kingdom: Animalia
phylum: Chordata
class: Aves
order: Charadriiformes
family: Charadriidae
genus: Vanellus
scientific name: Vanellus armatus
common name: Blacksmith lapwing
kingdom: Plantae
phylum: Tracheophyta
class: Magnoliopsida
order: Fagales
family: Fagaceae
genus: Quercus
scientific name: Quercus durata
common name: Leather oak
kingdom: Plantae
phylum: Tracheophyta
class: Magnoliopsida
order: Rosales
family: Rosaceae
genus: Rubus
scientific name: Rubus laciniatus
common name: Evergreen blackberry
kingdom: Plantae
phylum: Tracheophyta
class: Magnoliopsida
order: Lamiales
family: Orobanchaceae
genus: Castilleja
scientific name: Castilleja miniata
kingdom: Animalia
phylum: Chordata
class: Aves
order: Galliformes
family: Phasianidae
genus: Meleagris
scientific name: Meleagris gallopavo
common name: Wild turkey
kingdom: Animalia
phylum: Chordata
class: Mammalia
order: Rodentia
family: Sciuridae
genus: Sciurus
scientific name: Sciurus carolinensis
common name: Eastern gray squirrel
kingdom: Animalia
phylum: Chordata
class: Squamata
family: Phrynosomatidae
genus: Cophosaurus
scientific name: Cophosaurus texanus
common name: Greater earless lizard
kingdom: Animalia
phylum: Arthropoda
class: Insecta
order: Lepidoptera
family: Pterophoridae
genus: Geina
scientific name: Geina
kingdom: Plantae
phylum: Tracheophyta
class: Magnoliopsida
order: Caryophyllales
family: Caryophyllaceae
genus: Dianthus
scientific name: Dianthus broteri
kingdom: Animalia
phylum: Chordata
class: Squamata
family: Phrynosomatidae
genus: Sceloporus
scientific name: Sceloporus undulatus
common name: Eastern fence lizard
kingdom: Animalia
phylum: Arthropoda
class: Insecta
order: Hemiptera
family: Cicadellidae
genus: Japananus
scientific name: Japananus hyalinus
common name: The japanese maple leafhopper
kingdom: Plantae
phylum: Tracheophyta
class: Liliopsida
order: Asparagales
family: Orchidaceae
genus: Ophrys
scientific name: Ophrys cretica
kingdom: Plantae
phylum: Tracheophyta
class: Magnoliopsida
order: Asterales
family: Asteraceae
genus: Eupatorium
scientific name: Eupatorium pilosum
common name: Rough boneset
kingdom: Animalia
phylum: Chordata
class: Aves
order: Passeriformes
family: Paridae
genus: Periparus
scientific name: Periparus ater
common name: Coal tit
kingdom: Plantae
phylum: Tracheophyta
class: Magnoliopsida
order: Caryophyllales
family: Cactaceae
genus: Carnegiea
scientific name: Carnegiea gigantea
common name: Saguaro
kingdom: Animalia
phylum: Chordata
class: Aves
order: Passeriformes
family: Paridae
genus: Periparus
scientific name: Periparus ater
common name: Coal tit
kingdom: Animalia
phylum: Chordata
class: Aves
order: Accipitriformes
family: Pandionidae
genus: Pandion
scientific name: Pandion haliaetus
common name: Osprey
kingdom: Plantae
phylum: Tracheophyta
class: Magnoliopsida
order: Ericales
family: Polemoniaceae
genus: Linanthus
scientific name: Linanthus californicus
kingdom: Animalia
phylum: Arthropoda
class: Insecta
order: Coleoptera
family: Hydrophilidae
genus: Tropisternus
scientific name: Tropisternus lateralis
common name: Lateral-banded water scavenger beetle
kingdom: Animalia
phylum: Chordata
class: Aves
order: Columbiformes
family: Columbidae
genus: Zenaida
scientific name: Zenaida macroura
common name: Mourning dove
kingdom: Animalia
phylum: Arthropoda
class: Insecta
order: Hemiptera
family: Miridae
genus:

INSTRUCTIONS FOR THE TASK
Copy the part of the listing above that opens with the line containing "order: Lepidoptera" and continues through the end of the listing, keeping both ends.

THE RESULT
order: Lepidoptera
family: Pterophoridae
genus: Geina
scientific name: Geina
kingdom: Plantae
phylum: Tracheophyta
class: Magnoliopsida
order: Caryophyllales
family: Caryophyllaceae
genus: Dianthus
scientific name: Dianthus broteri
kingdom: Animalia
phylum: Chordata
class: Squamata
family: Phrynosomatidae
genus: Sceloporus
scientific name: Sceloporus undulatus
common name: Eastern fence lizard
kingdom: Animalia
phylum: Arthropoda
class: Insecta
order: Hemiptera
family: Cicadellidae
genus: Japananus
scientific name: Japananus hyalinus
common name: The japanese maple leafhopper
kingdom: Plantae
phylum: Tracheophyta
class: Liliopsida
order: Asparagales
family: Orchidaceae
genus: Ophrys
scientific name: Ophrys cretica
kingdom: Plantae
phylum: Tracheophyta
class: Magnoliopsida
order: Asterales
family: Asteraceae
genus: Eupatorium
scientific name: Eupatorium pilosum
common name: Rough boneset
kingdom: Animalia
phylum: Chordata
class: Aves
order: Passeriformes
family: Paridae
genus: Periparus
scientific name: Periparus ater
common name: Coal tit
kingdom: Plantae
phylum: Tracheophyta
class: Magnoliopsida
order: Caryophyllales
family: Cactaceae
genus: Carnegiea
scientific name: Carnegiea gigantea
common name: Saguaro
kingdom: Animalia
phylum: Chordata
class: Aves
order: Passeriformes
family: Paridae
genus: Periparus
scientific name: Periparus ater
common name: Coal tit
kingdom: Animalia
phylum: Chordata
class: Aves
order: Accipitriformes
family: Pandionidae
genus: Pandion
scientific name: Pandion haliaetus
common name: Osprey
kingdom: Plantae
phylum: Tracheophyta
class: Magnoliopsida
order: Ericales
family: Polemoniaceae
genus: Linanthus
scientific name: Linanthus californicus
kingdom: Animalia
phylum: Arthropoda
class: Insecta
order: Coleoptera
family: Hydrophilidae
genus: Tropisternus
scientific name: Tropisternus lateralis
common name: Lateral-banded water scavenger beetle
kingdom: Animalia
phylum: Chordata
class: Aves
order: Columbiformes
family: Columbidae
genus: Zenaida
scientific name: Zenaida macroura
common name: Mourning dove
kingdom: Animalia
phylum: Arthropoda
class: Insecta
order: Hemiptera
family: Miridae
genus:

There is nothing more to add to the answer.